The creature itself ends up resembling a snake-esque turtle parasite with eel-like fangs to snatch its prey. They should've called it The Seinfield Movie, because it feels like a movie about nothing. Up until the final reveal, The Boogens is a rather decently creepy little horror film. As a film student in Los Angeles, countless hours spent researching film libraries across America proved fruitless. Sometimes it's laid on just a little too thick. But by the eighties, when The Boogens was filmed, Park City had become at least somewhat gentrified, and in fact it housed the production company headed by Conway and his partners, a company which according to the commentary had recently struck gold with the Grizzly Adams movie and subsequent television series and was beginning to branch out in ancillary product.

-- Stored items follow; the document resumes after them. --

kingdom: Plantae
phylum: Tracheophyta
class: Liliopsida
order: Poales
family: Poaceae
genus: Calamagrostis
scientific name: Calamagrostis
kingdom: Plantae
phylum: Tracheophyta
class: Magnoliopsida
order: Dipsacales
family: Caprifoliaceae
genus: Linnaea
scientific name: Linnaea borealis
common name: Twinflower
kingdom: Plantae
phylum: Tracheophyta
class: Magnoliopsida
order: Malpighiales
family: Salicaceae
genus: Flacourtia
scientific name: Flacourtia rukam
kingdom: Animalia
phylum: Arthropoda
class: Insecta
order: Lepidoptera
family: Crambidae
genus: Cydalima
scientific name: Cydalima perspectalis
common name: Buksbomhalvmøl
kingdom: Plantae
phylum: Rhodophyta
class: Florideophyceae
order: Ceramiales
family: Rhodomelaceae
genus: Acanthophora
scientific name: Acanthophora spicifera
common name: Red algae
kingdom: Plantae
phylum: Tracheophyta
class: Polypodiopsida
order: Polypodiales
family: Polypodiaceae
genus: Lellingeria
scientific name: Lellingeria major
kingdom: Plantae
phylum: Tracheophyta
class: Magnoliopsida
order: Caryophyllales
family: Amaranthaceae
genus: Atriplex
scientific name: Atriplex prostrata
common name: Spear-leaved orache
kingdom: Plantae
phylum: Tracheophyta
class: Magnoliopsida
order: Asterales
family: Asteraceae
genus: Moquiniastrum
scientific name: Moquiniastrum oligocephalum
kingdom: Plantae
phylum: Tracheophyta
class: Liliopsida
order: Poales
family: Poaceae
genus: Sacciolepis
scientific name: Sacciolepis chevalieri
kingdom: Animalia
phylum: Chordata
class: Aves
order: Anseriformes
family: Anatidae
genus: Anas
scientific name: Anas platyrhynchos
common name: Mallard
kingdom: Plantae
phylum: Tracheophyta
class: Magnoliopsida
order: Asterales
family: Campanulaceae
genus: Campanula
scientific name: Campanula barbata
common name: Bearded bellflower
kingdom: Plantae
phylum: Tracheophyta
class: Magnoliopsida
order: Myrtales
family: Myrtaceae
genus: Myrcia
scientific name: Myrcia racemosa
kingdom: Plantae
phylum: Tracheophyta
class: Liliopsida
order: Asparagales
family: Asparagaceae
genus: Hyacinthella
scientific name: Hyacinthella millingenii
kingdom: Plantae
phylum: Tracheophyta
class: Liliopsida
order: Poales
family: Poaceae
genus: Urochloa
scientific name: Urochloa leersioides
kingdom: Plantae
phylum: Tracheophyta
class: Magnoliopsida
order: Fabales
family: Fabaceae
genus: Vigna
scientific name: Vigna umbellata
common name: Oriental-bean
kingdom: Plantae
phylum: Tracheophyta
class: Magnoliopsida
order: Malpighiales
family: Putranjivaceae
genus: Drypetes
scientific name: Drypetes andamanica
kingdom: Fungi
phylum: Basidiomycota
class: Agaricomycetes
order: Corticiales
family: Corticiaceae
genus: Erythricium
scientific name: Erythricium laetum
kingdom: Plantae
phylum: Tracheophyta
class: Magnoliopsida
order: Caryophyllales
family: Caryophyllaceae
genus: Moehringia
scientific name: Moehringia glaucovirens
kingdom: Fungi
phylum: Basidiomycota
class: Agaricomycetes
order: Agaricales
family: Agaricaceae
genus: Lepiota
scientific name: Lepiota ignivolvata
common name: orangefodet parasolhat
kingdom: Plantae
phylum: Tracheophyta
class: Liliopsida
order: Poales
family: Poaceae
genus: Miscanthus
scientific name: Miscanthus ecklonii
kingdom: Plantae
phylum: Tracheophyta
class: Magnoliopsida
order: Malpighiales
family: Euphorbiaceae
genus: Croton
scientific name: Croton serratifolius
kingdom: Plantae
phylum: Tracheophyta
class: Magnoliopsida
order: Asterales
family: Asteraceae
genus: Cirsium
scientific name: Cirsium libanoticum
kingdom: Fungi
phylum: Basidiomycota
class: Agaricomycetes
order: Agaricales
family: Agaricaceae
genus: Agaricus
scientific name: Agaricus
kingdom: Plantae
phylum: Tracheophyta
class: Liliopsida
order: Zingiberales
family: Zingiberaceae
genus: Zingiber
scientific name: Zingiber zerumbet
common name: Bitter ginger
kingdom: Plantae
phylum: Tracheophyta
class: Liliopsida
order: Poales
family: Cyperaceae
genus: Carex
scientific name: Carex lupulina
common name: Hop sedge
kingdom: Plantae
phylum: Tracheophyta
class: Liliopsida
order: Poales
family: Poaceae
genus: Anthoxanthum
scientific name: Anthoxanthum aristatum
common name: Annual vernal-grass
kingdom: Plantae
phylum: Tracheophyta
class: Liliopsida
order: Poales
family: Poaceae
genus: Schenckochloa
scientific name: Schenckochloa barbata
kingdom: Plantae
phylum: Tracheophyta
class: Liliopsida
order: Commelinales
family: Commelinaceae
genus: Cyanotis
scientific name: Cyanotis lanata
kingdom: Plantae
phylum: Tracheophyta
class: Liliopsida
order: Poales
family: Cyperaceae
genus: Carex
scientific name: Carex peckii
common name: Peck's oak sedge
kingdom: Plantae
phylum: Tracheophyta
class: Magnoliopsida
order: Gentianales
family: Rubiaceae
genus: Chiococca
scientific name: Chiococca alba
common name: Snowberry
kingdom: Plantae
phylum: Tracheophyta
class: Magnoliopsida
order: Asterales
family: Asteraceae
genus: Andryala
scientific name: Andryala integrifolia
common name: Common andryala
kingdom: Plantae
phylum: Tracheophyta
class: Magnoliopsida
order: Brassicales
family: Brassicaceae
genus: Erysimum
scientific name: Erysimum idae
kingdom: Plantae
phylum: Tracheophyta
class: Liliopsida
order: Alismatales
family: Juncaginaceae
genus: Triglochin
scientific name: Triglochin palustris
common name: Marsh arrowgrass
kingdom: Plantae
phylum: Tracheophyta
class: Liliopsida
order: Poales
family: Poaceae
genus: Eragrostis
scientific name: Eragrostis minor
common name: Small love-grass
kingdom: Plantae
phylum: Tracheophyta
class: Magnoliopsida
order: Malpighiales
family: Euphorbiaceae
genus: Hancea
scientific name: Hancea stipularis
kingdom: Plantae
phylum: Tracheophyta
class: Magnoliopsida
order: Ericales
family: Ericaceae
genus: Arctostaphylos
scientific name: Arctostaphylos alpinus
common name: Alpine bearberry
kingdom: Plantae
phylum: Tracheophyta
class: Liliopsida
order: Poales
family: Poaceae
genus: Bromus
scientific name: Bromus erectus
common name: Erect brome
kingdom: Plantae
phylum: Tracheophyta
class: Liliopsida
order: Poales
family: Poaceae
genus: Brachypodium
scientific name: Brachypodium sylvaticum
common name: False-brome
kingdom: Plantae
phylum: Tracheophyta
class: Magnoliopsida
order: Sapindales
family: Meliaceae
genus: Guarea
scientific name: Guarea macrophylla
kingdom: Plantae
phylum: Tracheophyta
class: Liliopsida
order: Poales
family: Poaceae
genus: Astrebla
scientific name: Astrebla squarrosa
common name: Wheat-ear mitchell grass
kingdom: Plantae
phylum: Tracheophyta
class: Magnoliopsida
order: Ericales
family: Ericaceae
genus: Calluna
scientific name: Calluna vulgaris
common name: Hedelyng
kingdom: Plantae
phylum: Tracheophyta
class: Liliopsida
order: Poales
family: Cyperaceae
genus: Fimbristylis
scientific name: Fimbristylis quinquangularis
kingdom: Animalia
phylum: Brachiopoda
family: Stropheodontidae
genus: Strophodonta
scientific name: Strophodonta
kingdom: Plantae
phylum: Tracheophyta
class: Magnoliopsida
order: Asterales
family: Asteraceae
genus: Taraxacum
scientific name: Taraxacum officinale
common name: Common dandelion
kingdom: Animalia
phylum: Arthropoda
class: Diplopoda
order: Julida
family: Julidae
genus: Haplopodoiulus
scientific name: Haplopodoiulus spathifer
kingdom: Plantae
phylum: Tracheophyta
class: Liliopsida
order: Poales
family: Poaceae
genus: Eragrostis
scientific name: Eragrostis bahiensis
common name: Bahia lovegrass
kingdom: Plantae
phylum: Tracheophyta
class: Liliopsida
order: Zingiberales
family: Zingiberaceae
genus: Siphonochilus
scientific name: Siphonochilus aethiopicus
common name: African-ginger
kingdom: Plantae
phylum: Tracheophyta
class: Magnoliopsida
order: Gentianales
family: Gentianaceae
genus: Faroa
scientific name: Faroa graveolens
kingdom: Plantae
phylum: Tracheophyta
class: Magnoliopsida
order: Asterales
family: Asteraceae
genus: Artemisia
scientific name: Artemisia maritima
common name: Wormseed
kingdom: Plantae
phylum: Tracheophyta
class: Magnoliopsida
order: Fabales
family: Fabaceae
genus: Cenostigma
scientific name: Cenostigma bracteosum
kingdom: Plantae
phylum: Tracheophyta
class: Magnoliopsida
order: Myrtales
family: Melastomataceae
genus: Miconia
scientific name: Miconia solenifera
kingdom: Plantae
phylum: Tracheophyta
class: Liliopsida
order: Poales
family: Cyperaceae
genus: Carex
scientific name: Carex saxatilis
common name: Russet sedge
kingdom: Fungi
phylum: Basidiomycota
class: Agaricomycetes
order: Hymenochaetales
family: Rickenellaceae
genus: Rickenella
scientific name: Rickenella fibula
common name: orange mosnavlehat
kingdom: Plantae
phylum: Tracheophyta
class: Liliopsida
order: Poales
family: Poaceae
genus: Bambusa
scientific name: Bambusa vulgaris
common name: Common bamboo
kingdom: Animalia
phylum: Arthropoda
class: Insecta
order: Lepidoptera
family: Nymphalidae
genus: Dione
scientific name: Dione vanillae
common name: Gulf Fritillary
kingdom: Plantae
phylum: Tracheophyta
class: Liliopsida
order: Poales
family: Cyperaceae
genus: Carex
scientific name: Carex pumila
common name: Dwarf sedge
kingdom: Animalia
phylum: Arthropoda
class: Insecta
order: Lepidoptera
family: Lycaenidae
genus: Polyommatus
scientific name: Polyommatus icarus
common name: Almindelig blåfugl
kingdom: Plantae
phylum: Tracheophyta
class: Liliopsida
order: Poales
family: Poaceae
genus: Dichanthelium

It doesn't help that when the creature is finally given the spotlight, I found it to look more silly than scary -- and maybe even a little cute. We actually come to care for these people a titanic achievement for many of today's filmmakers. The fact that they actually got away with their collective sleight of hand for as long as they did is something of a minor miracle. If there are pacing problems early in the picture, by the time the end credits hit you'll have more or less forgotten about them thanks to some very energetic moments and a fun cast. Cast: , , , , Director: Rating: R Running Time: 95 min. The Boogens features perhaps the all time funniest monster in movie monster history, and that's quite an achievement.
Roger and his best friend Mark Kinner Fred McCarren have rented a cabin for the week. Details Director : James L. This isn't a showy track, obviously, and is somewhat restrained even for a low budget horror film, but it gets the job done and has no real damage to report. What they don't realize is that the house has a passageway in the basement that is connected to the mine they just left, that same mine that had the creatures in it. As such, it comes recommended. If the titular monsters are less than life-like, at least the smart editing obscures this.